A striking feature of Thunberg’s speeches is the blunt and chilling use of facts to portray the urgent need for action. In her TED talk, she says that we are in the middle of the sixth mass extinction event with over 200 species going extinct daily. She paints a stark picture using such factoids, sowing seeds of panic, which is, in her opinion, a far better motivator than hope.

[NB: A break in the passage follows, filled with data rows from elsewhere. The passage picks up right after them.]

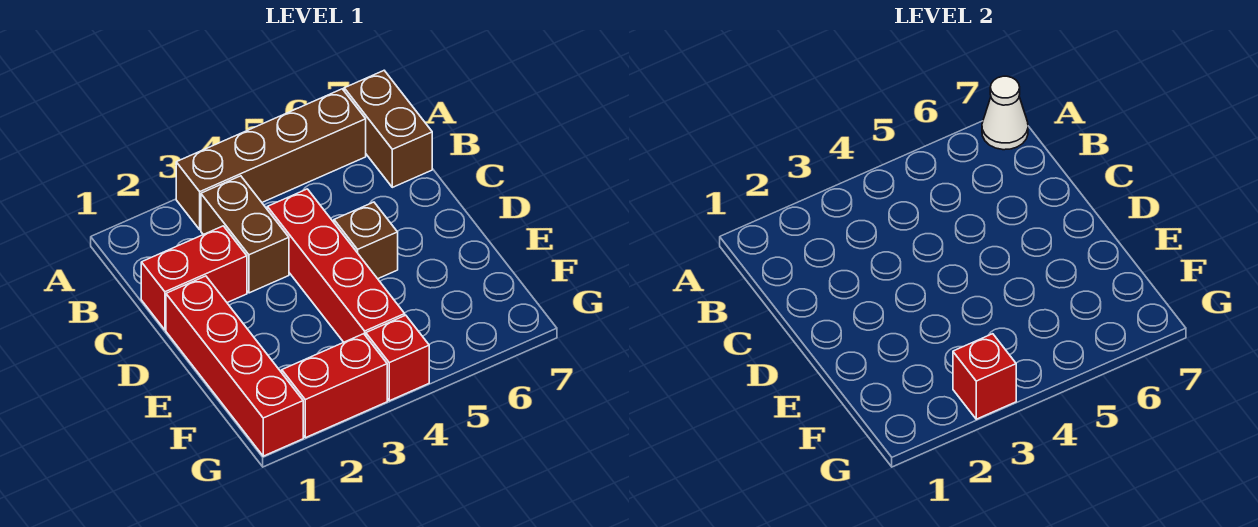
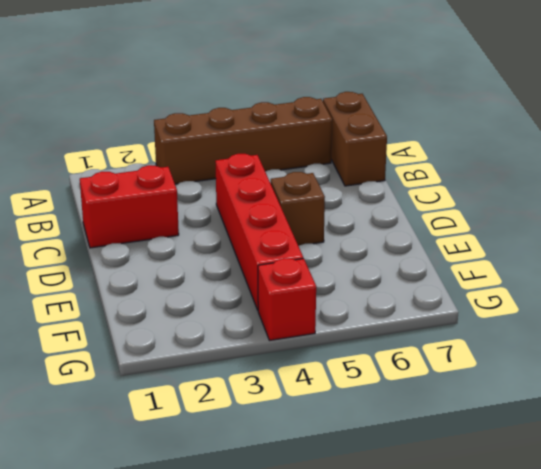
none -> brown brick B3:C3 level 1
none -> red brick D1:G1 level 1

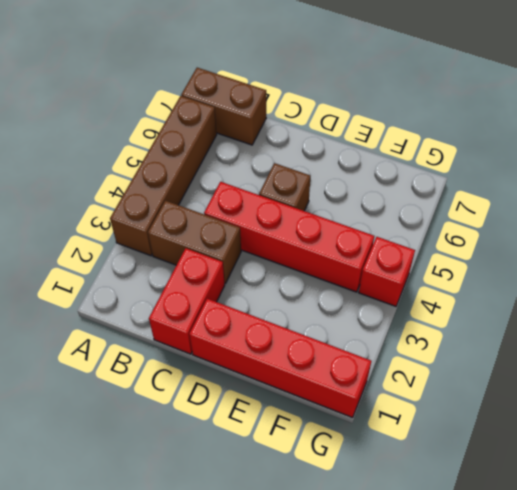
none -> red brick G2:G3 level 1
none -> white cone A7 level 2

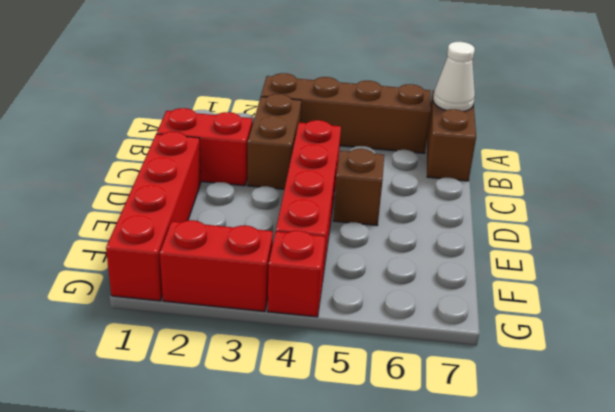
none -> red brick G3 level 2

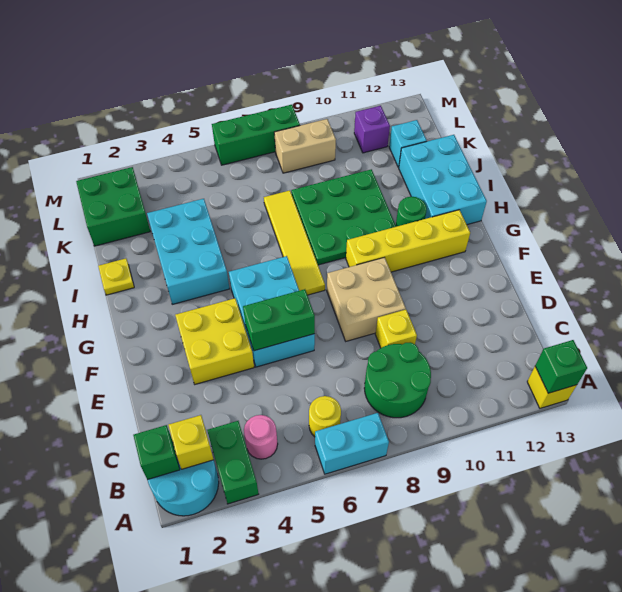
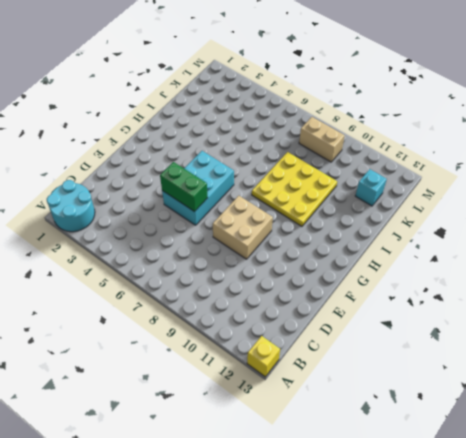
yellow plate H8:J10 level 1 -> green plate H8:J10 level 1
none -> green brick A3:B3 level 1
none -> cyan brick A6:A7 level 1
none -> pink round brick B4 level 1

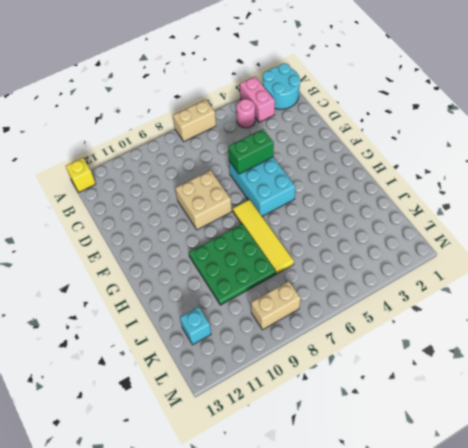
pink brick A3:B3 level 1 -> green brick A3:B3 level 1
tan brick A6:A7 level 1 -> cyan brick A6:A7 level 1
none -> yellow round brick B6 level 1
none -> green round brick B8:C9 level 1
none -> yellow brick D9 level 1

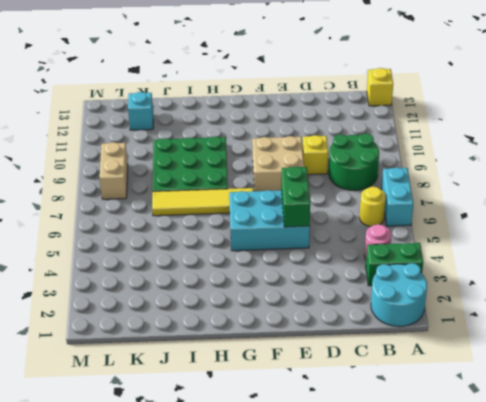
none -> yellow brick E3:F4 level 1
none -> yellow brick G9:G12 level 1
none -> cyan brick H3:J4 level 1

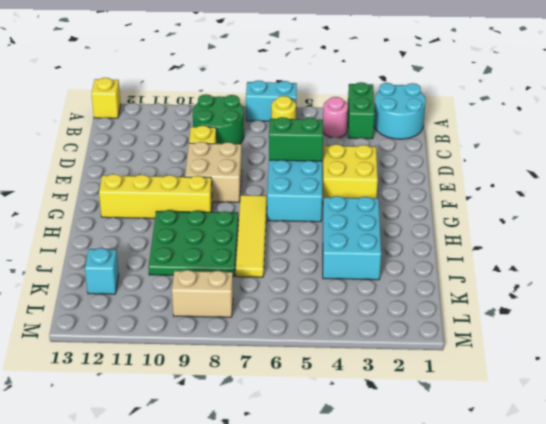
none -> green round brick H11 level 1
none -> cyan brick H12:J13 level 1
none -> yellow plate I1 level 1

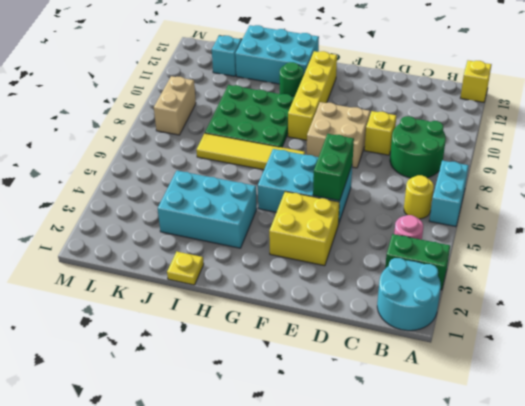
none -> green brick K1:L2 level 1
none -> purple brick L11 level 1
none -> green brick M6:M8 level 1

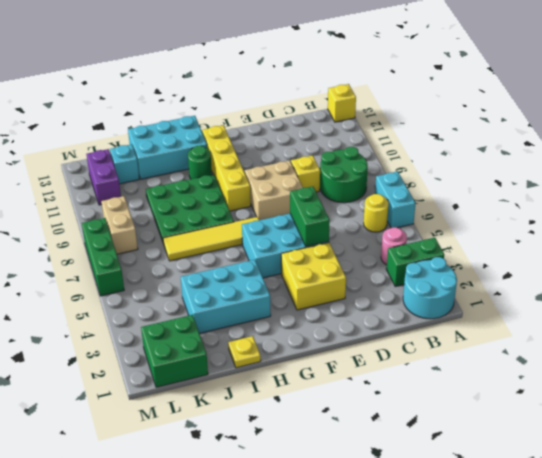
purple brick L11:L12 level 1 -> purple brick L11 level 1
none -> green brick A13 level 2
none -> green brick B1 level 2
none -> yellow brick B2 level 2

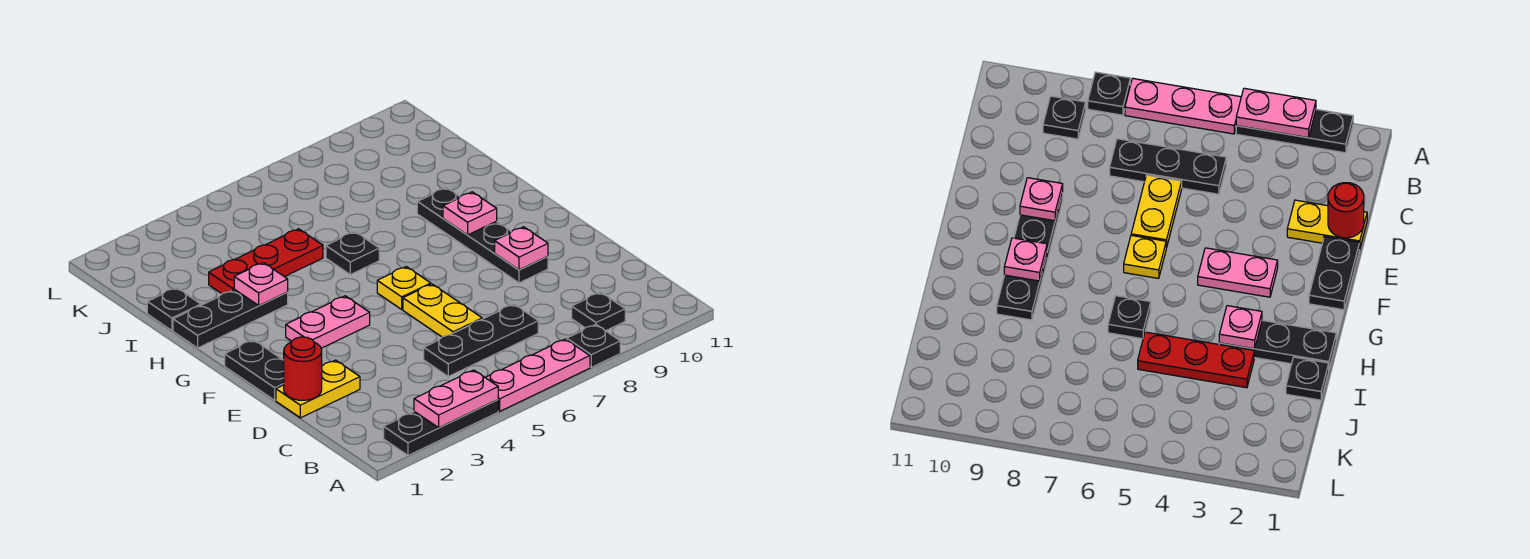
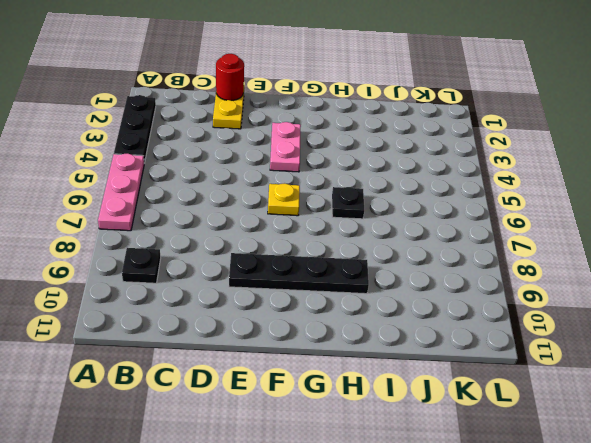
none -> black plate A8 level 1
none -> black plate C5:C7 level 1
none -> yellow plate D6:E6 level 1

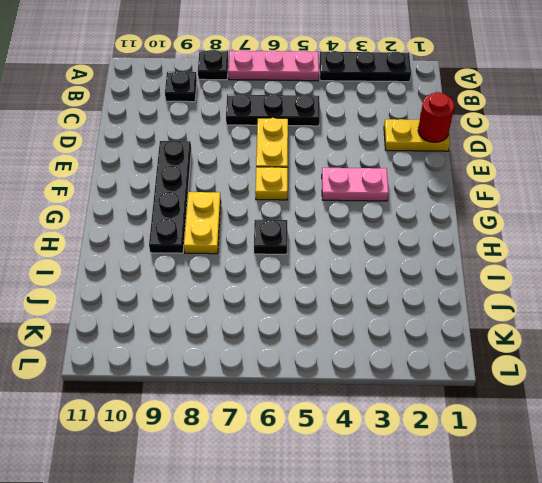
yellow plate G8:H8 level 1 -> none
none -> black plate E1:F1 level 1
none -> black plate H1:H3 level 1
none -> black plate I1 level 1

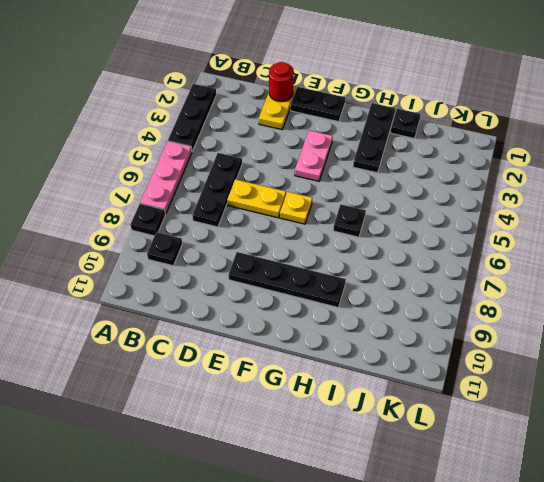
none -> red plate I3:I5 level 1
none -> pink plate A3:A4 level 2
none -> pink plate E9 level 2

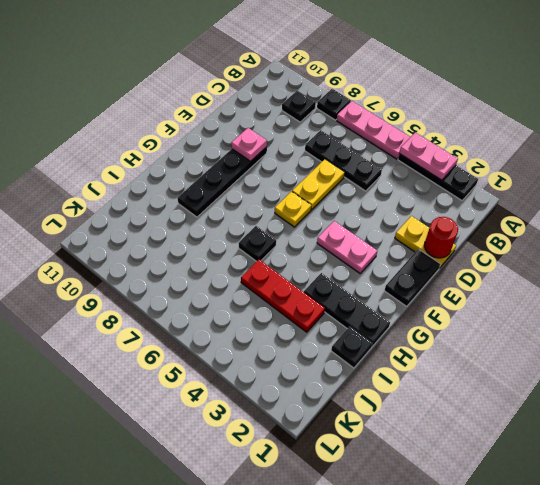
none -> pink plate G9 level 2
none -> pink plate H3 level 2

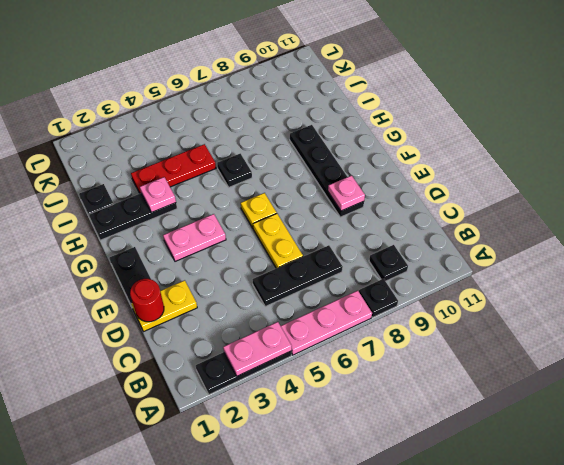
none -> pink plate G9 level 2

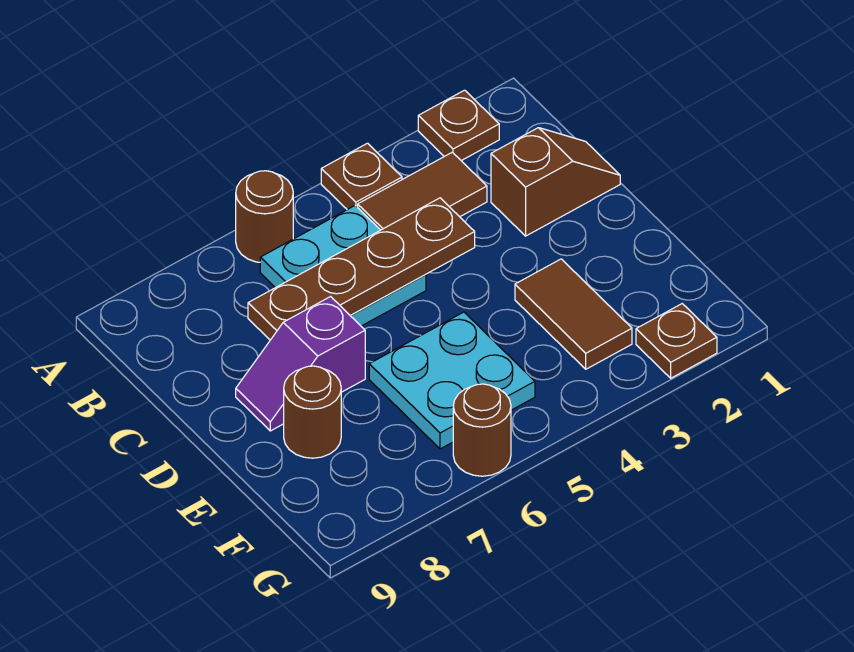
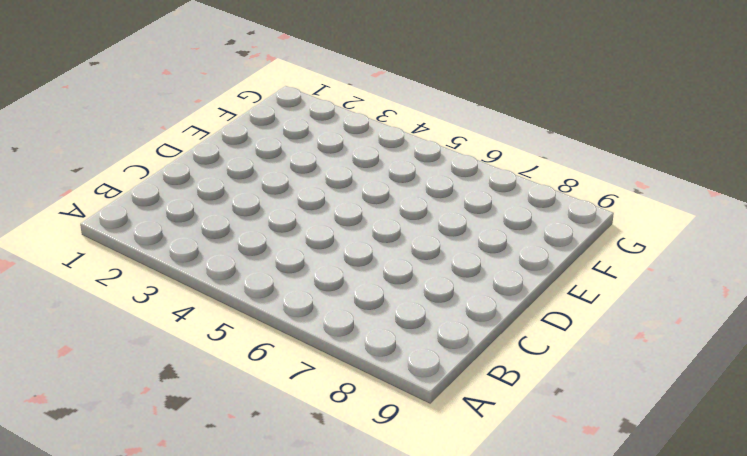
none -> brown plate A2 level 1
none -> brown plate A4 level 1
none -> brown round brick A6 level 1

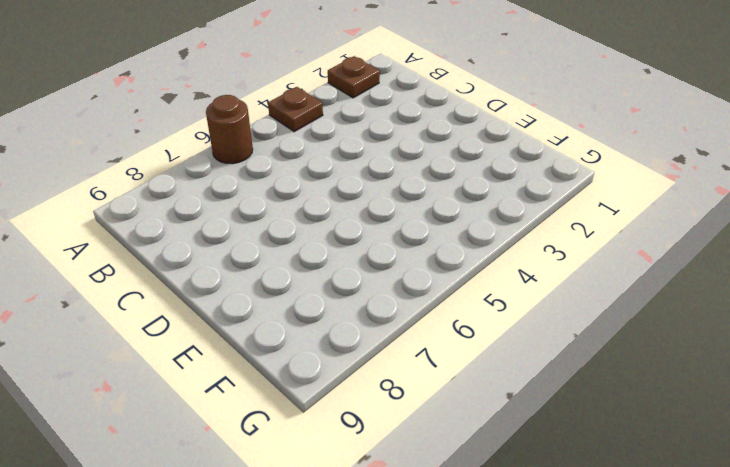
none -> brown tile B3:B4 level 1
none -> cyan plate B5:C6 level 1
none -> brown slope C1:C2 level 1 top 2

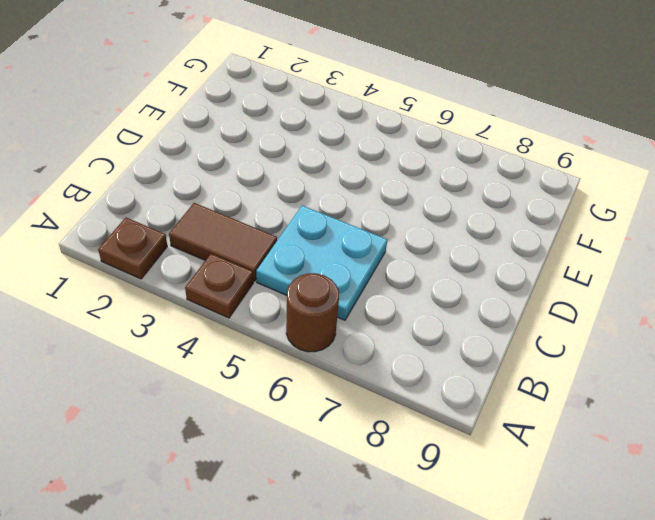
none -> brown slope C1:C2 level 1 top 2
none -> purple slope D7:D8 level 1 top 7
none -> brown tile E3:F3 level 1

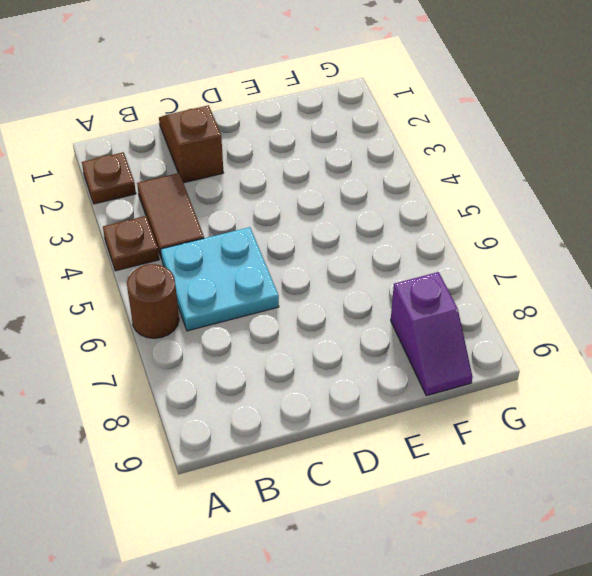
purple slope F8:F9 level 1 top 8 -> purple slope D7:D8 level 1 top 7
none -> brown tile E3:F3 level 1
none -> cyan plate E5:F6 level 1
none -> brown round brick E8 level 1

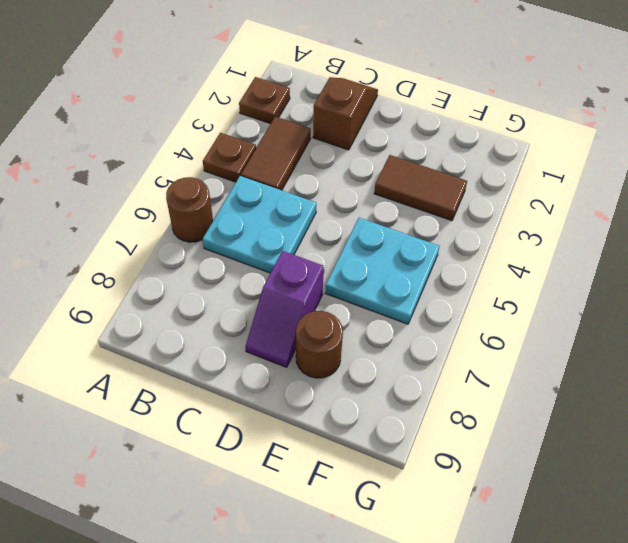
none -> brown plate G2 level 1
none -> brown round brick G6 level 1
none -> brown plate C4:C7 level 2

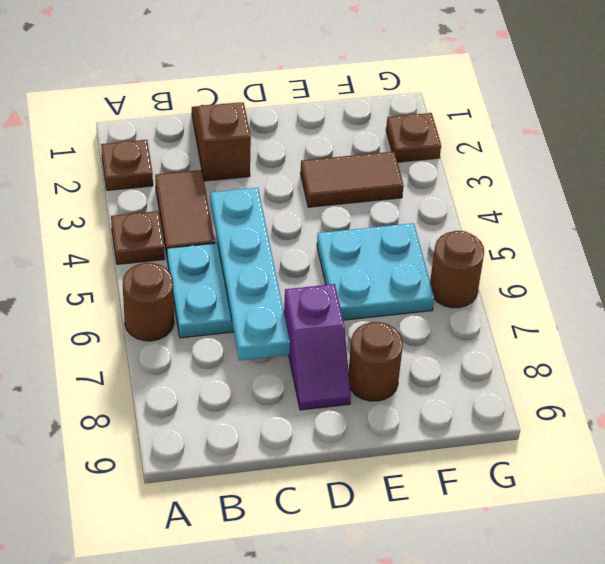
cyan plate C4:C7 level 2 -> brown plate C4:C7 level 2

Another reason for Thunberg’s allure is her commitment to ‘walk the talk’, to put it in her own words. She refused to board an aeroplane to get to New York for a school strike in front of the UN’s headquarters. She chose, instead, to set sail on a zero-emission yacht powered by underwater turbines and solar panels. She even took a 32-hour train to get to the World Economic Forum in Davos — an event that saw many corporate bigwigs arrive in fleets of private jets. Before embarking on her school strikes in 2018, Greta also convinced her parents to make lifestyle changes. Most significantly, they gave up air travel — something which greatly impacted her mother’s career as an opera singer on the world stage.
According to Thunberg, her devotion to reducing personal carbon emissions is partly due to being on the autism spectrum. Many people on the spectrum have a problem with cognitive dissonance — the gap between what people think or say and what they do. It is, therefore, not possible for her to ignore the crisis in a way those in power conveniently do.
In her pursuit to raise awareness for political action on climate change, the young activist has often been subject to right-wing attacks. These detractors say that one individual making such emission cutbacks will have no significant impact on the climate. They are right, I concede, but they miss the point of her activism. It is not so much about the act than it is about taking a stand; it is about the awareness and narrative that such an act engenders.
Despite ad hominem attacks, Greta has continued protesting, and to significant effect. Since her protests gained attention, climate crisis themed children’s books have doubled in publishing and sales in the UK. The number of Swedes taking the train too has increased thanks to her eschewal of air travel. This shift has led many to attribute this to the “Greta Thunberg” effect.
Activists like Thunberg, though small in number, play a very crucial role in society. When governments forget about their responsibility towards the future, we need to remind them that all it takes is one teenager armed with a wooden sign to foment change.